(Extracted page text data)
Start of Block

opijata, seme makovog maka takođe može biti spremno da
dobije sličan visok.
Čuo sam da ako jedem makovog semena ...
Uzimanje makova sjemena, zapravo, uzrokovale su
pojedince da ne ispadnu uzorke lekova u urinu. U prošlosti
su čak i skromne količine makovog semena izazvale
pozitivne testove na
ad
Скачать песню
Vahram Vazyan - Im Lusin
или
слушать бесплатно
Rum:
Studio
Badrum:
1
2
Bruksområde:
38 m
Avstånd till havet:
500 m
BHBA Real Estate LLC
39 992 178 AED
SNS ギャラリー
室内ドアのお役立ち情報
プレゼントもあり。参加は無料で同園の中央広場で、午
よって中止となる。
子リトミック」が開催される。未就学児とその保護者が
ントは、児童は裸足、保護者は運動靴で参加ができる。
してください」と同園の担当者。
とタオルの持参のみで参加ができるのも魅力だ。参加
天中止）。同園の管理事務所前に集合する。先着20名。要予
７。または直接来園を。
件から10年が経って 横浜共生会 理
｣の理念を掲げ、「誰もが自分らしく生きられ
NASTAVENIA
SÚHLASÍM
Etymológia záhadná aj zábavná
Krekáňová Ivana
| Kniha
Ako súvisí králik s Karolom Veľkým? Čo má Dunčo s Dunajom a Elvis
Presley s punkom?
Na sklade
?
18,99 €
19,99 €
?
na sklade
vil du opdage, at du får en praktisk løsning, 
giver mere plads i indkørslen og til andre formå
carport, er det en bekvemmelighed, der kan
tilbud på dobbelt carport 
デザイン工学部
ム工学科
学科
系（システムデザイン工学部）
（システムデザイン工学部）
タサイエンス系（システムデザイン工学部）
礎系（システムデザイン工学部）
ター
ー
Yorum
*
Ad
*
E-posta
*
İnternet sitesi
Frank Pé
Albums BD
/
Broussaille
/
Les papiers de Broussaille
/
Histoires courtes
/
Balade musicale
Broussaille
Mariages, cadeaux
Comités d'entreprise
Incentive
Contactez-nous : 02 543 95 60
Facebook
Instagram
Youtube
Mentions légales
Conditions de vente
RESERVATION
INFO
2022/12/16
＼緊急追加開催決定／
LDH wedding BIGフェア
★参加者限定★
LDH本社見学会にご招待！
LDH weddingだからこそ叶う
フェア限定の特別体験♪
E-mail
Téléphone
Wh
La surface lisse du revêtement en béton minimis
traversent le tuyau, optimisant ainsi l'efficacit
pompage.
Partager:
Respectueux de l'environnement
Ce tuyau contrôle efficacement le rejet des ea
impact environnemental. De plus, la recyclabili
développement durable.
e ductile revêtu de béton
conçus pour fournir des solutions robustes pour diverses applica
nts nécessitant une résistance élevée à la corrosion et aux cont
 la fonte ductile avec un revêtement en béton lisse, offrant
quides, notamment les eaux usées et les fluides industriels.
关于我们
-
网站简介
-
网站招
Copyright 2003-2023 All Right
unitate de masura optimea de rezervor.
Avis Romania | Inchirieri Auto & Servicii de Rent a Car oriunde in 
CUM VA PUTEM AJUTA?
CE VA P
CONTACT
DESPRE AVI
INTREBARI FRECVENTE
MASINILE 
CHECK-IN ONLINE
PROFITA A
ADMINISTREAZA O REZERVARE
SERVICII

End of Block

» Instructions for the task
Out of the records, collect only those lines that contain the string "tuyau".

» Output of the task
traversent le tuyau, optimisant ainsi l'efficacit
Ce tuyau contrôle efficacement le rejet des ea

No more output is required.